Pero volvamos a Mallorca. Miquel Barceló asegura que sus jornadas aquí son bastante rutinarias. Pero que le gusta cada día decidir lo que hará. “Mis obligaciones me las pongo yo, que es lo bueno de ser pintor, y decido en cada momento lo que haré, si voy a pintar o si voy a dibujar en el estudio de Farrutx, o si voy a venir aquí al taller de cerámica…, o si me voy a quedar todo el día leyendo… o buceando…, o si voy a ver a mi madre, que sigue bordando, la mujer…”. Pero su día-tipo en Mallorca no varía de forma traumática, precisamente: por la mañana, Barceló coge el coche y se desplaza a Vilafranca, donde trabaja varias horas. Luego, por la tarde, pinta y después sale a correr o se da un chapuzón en el mar. Tras el verano, deberá abandonar de nuevo la quietud mallorquina para volver a París, donde expondrá por partida doble. Por un lado, llevará al Louvre una enorme naturaleza muerta de peces, frutas y cabezas de animales en tonos azulados, que formará parte de la exposición Las cosas. Una historia de la naturaleza muerta desde la prehistoria. Por otro, una muestra individual en la galería Thaddaeus Ropac de Pantín. “París está muy bien siempre, claro…, pero cada vez me cuesta más dejar Mallorca”, susurra Barceló mientras sirve sardinas y vino rosado.
La carretera comarcal que lleva de Vilafranca de Bonany a Farrutx transcurre entre rebaños de ovejas, campos de olivos y de almendros y el mar y la sierra de Tramuntana como telón de fondo. Es el paisaje que el artista contempla prácticamente cada día. Quedan atrás la villa medieval de Petra y Santa Margalida, y al cabo de una curva pronunciada, a la derecha, está la entrada a Sa Devesa, la finca de Miquel Barceló en Farrutx, antiguo pabellón de caza de los reyes de Mallorca en el siglo XIII y verdadero cuartel general del artista en su isla. Un lugar de ensueño que adquirió cuando apenas tenía 27 años pero ya se había convertido en una estrella. Es una gigantesca atalaya natural desde la que se contemplan unas vistas asombrosas, casi aéreas, de la costa norte de Mallorca. En Sa Devesa conviven las esculturas del dueño de las posesiones con las cabras, las vacas, las gallinas y los cerdos. El artista, que recibe en un mono azul con manchurrones de pintura, habla en mallorquín con los guardeses del lugar. Para él —son palabras suyas— es tan importante la marcha en la recolecta de guisantes y el proceso de curado de las sobrasadas (nos hace entrar con orgullo en el cuarto donde maduran) que la marcha de las pinturas y esculturas en curso. Luego enseña el estudio, antiguo establo de la finca ahora con cristaleras al campo, poblado de mil rodillos, botes de pigmento, de pintura, de disolvente, de lejía, caballetes, enormes lienzos apoyados en las paredes, esqueletos, cabezas de peces…; es, junto con su estudio en el Marais de París, la gruta creativa donde este artista lleva a cabo su incansable proceso de transmutación y metamorfosis de la materia y de los temas, que no otra cosa es el arte de Barceló. Las conversaciones transcurren bajo el tótem de piedra en forma de torre circular medieval. Detrás surge la imponente mole de la montaña de Farrutx. Sobre una silla descansa el traje de luces verde y oro con el que su amigo Curro Romero le dedicó un toro en Nimes. “Uffff, en esta torre nos corrimos durante años nuestras buenas juergas, ya sabes, cuando corría de todo todas las noches; aquí han estado Curro Romero, Camarón, Rancapino y todos los flamencos…”.

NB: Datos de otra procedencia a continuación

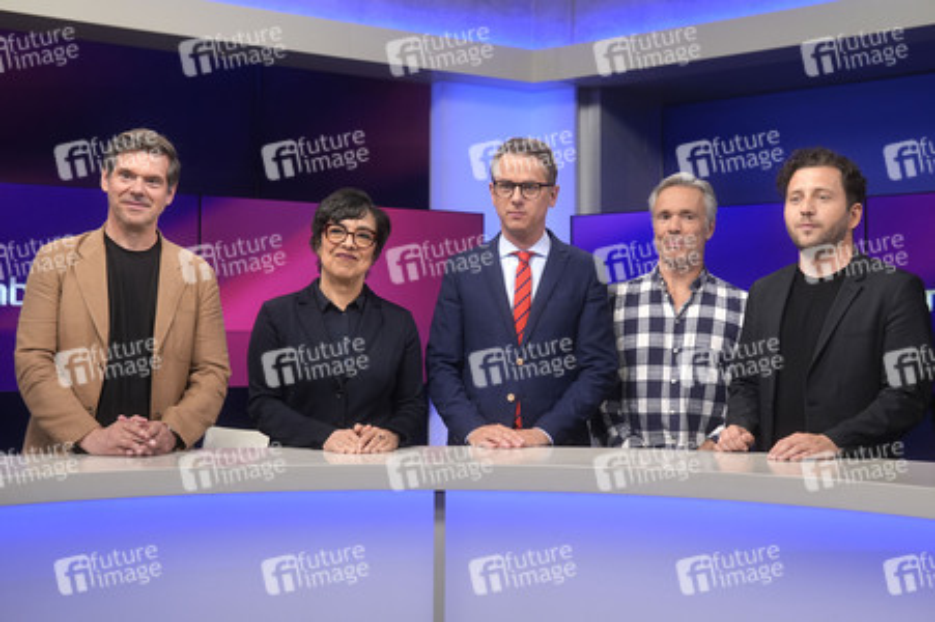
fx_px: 1168
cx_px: 468
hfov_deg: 43.6
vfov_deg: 29.8
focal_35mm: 45
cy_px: 311
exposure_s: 1/250
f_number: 2.2
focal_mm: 30
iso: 640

Uno de sus rituales recurrentes en Farrutx es adentrarse entre las zarzas, subir por el sendero salpicado de cacas de cabra y penetrar en una cueva profunda y oscura que se encuentra cerca de su casa. Se llama En Xoroi, “que quiere decir el murmullo”. Hoy hemos subido hasta aquí con él. El asunto tantas veces tratado del silencio y sus improbables reductos cobra aquí nuevo sentido. Y aquí estamos, sentados en la piedra y bien ajustada en la cabeza la cinta de la linterna. No se oye un átomo. Un silencio cósmico. Con suerte, se escucha el eco de una gota en la roca en el ininterrumpido proceso de formación de estalactitas y estalagmitas.
Este lugar encierra un enorme simbolismo para el artista/espeleólogo. Barceló siempre ha reivindicado la idea de la cueva prehistórica y el arte rupestre que en ella ejecutaron otros artistas hace 30 o 40 milenios como una de sus inspiraciones mayores. No en vano viene acudiendo con regularidad a la cueva de Chauvet, templo artístico del Paleolítico Superior en la región francesa de Ardèche descubierta en 1994, y plasmó su fascinación por ella en el libro de artista Barceló. Chauvet. Cuaderno de felinos. Pero, sobre todo, esta gruta en forma de capilla fue el laboratorio del que salió una de sus obras mayores: su actuación en la capilla del Santísimo de la catedral de Palma entre 2001 y 2006, en la que plasmó con furia de paredes resquebrajadas y pinturas monumentales el milagro de los panes y los peces de los Evangelios. “De aquí salió todo”, murmulla con la mirada perdida en la bóveda de piedra, a la que atribuye propiedades curativas: “Aquí suelo venir y me quedo media hora callado, escuchando el silencio. Estar aquí es una forma de meditación. Sales renovado”. Nueve siglos después, Ramon Llull resucita en Miquel Barceló. Mallorca tiene la culpa.